Data items:
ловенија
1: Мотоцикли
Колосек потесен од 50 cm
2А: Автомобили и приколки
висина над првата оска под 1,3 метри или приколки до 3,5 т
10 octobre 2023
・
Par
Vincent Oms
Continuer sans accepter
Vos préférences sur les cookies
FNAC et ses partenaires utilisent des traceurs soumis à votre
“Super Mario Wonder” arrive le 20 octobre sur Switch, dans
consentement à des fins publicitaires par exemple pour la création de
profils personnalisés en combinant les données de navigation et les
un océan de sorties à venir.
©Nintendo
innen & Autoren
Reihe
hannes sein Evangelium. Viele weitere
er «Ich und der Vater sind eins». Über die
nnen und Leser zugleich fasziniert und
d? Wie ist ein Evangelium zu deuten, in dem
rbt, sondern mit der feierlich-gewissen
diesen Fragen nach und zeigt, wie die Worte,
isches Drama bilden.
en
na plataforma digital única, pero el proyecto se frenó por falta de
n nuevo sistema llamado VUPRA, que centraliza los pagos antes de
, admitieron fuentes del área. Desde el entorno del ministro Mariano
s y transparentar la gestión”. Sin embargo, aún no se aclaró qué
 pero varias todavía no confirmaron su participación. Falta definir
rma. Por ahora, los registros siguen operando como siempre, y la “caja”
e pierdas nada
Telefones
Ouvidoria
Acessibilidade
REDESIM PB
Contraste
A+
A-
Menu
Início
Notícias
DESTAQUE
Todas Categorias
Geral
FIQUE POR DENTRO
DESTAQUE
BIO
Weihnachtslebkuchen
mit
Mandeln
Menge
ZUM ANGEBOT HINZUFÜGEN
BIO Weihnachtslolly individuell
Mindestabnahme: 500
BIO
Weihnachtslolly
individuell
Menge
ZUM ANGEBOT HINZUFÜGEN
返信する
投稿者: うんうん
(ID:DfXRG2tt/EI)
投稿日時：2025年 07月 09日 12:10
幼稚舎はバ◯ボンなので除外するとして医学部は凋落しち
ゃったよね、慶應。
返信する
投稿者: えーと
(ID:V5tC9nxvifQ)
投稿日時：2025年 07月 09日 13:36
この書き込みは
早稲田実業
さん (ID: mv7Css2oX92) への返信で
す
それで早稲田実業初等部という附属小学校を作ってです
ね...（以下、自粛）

## The problem
The line containing "consentement à des" marks where to begin; copy it and every later line exactly, through the end of the data.

## Solution below
consentement à des fins publicitaires par exemple pour la création de
profils personnalisés en combinant les données de navigation et les
un océan de sorties à venir.
©Nintendo
innen & Autoren
Reihe
hannes sein Evangelium. Viele weitere
er «Ich und der Vater sind eins». Über die
nnen und Leser zugleich fasziniert und
d? Wie ist ein Evangelium zu deuten, in dem
rbt, sondern mit der feierlich-gewissen
diesen Fragen nach und zeigt, wie die Worte,
isches Drama bilden.
en
na plataforma digital única, pero el proyecto se frenó por falta de
n nuevo sistema llamado VUPRA, que centraliza los pagos antes de
, admitieron fuentes del área. Desde el entorno del ministro Mariano
s y transparentar la gestión”. Sin embargo, aún no se aclaró qué
 pero varias todavía no confirmaron su participación. Falta definir
rma. Por ahora, los registros siguen operando como siempre, y la “caja”
e pierdas nada
Telefones
Ouvidoria
Acessibilidade
REDESIM PB
Contraste
A+
A-
Menu
Início
Notícias
DESTAQUE
Todas Categorias
Geral
FIQUE POR DENTRO
DESTAQUE
BIO
Weihnachtslebkuchen
mit
Mandeln
Menge
ZUM ANGEBOT HINZUFÜGEN
BIO Weihnachtslolly individuell
Mindestabnahme: 500
BIO
Weihnachtslolly
individuell
Menge
ZUM ANGEBOT HINZUFÜGEN
返信する
投稿者: うんうん
(ID:DfXRG2tt/EI)
投稿日時：2025年 07月 09日 12:10
幼稚舎はバ◯ボンなので除外するとして医学部は凋落しち
ゃったよね、慶應。
返信する
投稿者: えーと
(ID:V5tC9nxvifQ)
投稿日時：2025年 07月 09日 13:36
この書き込みは
早稲田実業
さん (ID: mv7Css2oX92) への返信で
す
それで早稲田実業初等部という附属小学校を作ってです
ね...（以下、自粛）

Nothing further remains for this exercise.